Start of DATASET CONTENT

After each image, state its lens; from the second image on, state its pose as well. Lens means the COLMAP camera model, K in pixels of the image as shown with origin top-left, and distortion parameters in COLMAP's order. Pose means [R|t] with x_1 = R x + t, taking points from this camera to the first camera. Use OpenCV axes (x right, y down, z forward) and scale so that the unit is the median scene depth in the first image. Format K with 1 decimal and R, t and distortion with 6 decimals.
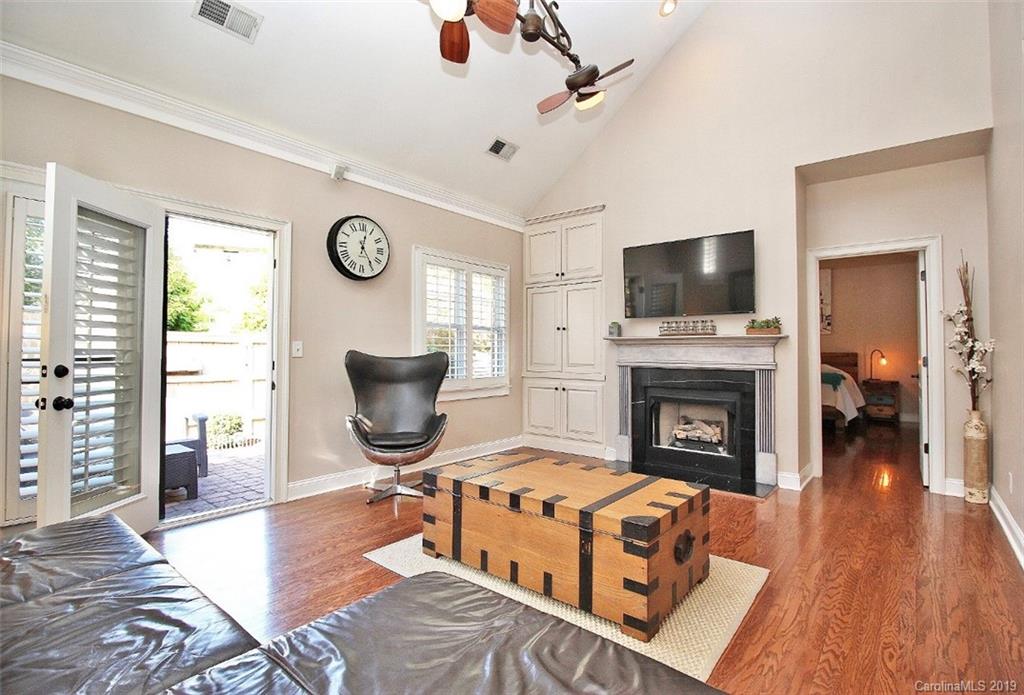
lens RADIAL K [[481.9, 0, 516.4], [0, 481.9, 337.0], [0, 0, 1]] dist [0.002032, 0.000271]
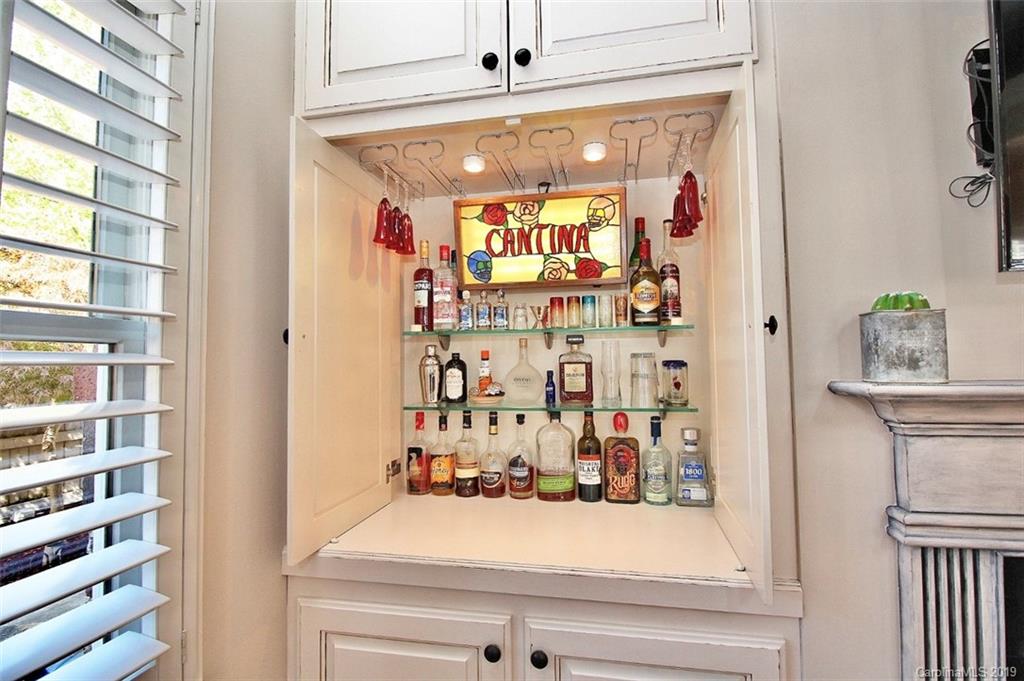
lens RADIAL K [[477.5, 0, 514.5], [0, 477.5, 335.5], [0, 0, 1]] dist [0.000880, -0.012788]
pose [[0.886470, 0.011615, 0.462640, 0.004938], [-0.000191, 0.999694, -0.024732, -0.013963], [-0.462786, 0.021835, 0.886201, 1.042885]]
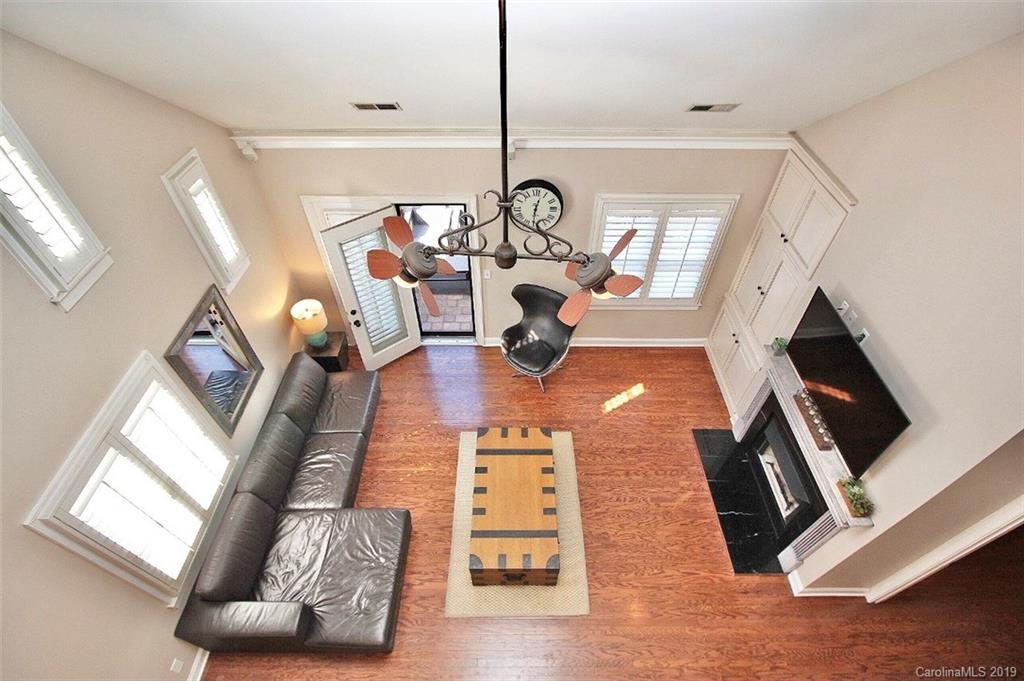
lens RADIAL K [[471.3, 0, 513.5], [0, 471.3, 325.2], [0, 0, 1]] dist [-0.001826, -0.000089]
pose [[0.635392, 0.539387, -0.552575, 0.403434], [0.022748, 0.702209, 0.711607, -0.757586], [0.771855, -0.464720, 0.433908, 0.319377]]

End of DATASET CONTENT

■ **EXERCISE DESCRIPTION**: Copy every entry above word for word, but leave the pictures out.

■ **ANSWER BOX**:
After each image, state its lens; from the second image on, state its pose as well. Lens means the COLMAP camera model, K in pixels of the image as shown with origin top-left, and distortion parameters in COLMAP's order. Pose means [R|t] with x_1 = R x + t, taking points from this camera to the first camera. Use OpenCV axes (x right, y down, z forward) and scale so that the unit is the median scene depth in the first image. Format K with 1 decimal and R, t and distortion with 6 decimals.
lens RADIAL K [[481.9, 0, 516.4], [0, 481.9, 337.0], [0, 0, 1]] dist [0.002032, 0.000271]
lens RADIAL K [[477.5, 0, 514.5], [0, 477.5, 335.5], [0, 0, 1]] dist [0.000880, -0.012788]
pose [[0.886470, 0.011615, 0.462640, 0.004938], [-0.000191, 0.999694, -0.024732, -0.013963], [-0.462786, 0.021835, 0.886201, 1.042885]]
lens RADIAL K [[471.3, 0, 513.5], [0, 471.3, 325.2], [0, 0, 1]] dist [-0.001826, -0.000089]
pose [[0.635392, 0.539387, -0.552575, 0.403434], [0.022748, 0.702209, 0.711607, -0.757586], [0.771855, -0.464720, 0.433908, 0.319377]]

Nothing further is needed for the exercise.